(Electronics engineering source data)
===============
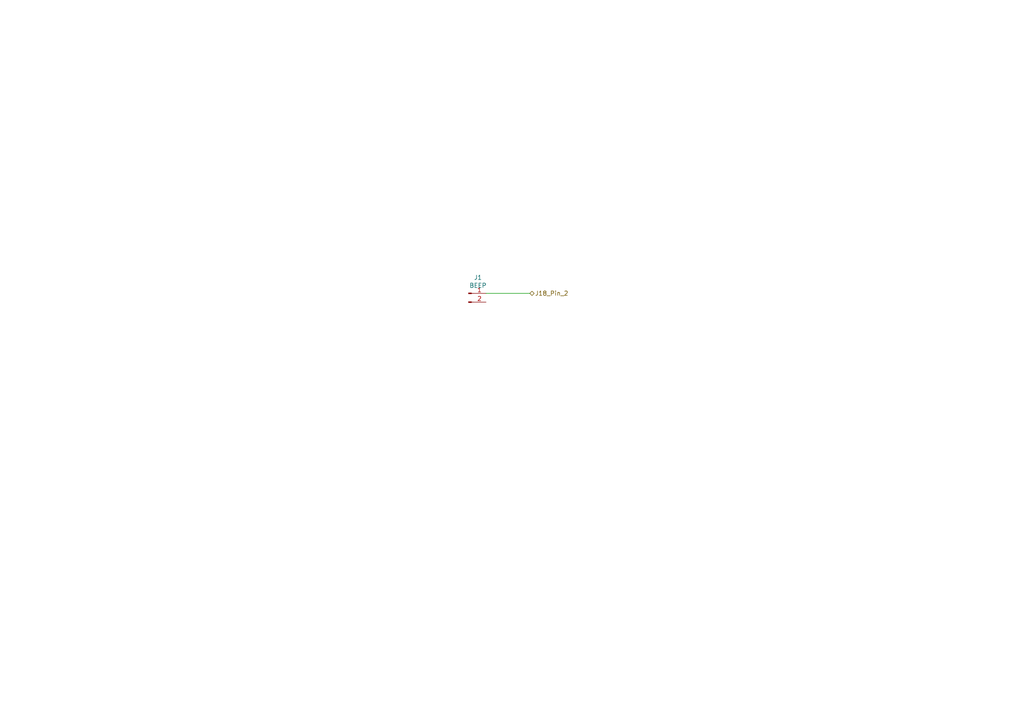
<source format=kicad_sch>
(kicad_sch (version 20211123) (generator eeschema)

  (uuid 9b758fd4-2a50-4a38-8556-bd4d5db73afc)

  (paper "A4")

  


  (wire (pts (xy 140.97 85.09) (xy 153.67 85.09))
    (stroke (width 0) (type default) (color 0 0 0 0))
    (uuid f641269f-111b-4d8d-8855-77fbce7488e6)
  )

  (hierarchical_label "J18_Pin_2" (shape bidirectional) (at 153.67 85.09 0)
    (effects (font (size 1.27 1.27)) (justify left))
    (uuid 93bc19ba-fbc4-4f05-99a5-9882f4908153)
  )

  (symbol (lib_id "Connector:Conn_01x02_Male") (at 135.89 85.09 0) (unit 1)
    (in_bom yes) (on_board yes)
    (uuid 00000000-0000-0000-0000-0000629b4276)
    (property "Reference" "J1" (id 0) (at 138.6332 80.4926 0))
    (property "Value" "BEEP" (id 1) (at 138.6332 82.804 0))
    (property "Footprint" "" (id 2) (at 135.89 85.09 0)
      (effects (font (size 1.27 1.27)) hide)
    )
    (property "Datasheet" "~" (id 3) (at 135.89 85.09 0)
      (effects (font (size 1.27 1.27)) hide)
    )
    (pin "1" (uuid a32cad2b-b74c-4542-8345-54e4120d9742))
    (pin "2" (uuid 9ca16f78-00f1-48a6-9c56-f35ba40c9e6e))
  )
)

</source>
===============
(Work required)
Your reply should restate every entry exactly, with the pictures left out.

(Task response)
<source format=kicad_sch>
(kicad_sch (version 20211123) (generator eeschema)

  (uuid 9b758fd4-2a50-4a38-8556-bd4d5db73afc)

  (paper "A4")

  


  (wire (pts (xy 140.97 85.09) (xy 153.67 85.09))
    (stroke (width 0) (type default) (color 0 0 0 0))
    (uuid f641269f-111b-4d8d-8855-77fbce7488e6)
  )

  (hierarchical_label "J18_Pin_2" (shape bidirectional) (at 153.67 85.09 0)
    (effects (font (size 1.27 1.27)) (justify left))
    (uuid 93bc19ba-fbc4-4f05-99a5-9882f4908153)
  )

  (symbol (lib_id "Connector:Conn_01x02_Male") (at 135.89 85.09 0) (unit 1)
    (in_bom yes) (on_board yes)
    (uuid 00000000-0000-0000-0000-0000629b4276)
    (property "Reference" "J1" (id 0) (at 138.6332 80.4926 0))
    (property "Value" "BEEP" (id 1) (at 138.6332 82.804 0))
    (property "Footprint" "" (id 2) (at 135.89 85.09 0)
      (effects (font (size 1.27 1.27)) hide)
    )
    (property "Datasheet" "~" (id 3) (at 135.89 85.09 0)
      (effects (font (size 1.27 1.27)) hide)
    )
    (pin "1" (uuid a32cad2b-b74c-4542-8345-54e4120d9742))
    (pin "2" (uuid 9ca16f78-00f1-48a6-9c56-f35ba40c9e6e))
  )
)

</source>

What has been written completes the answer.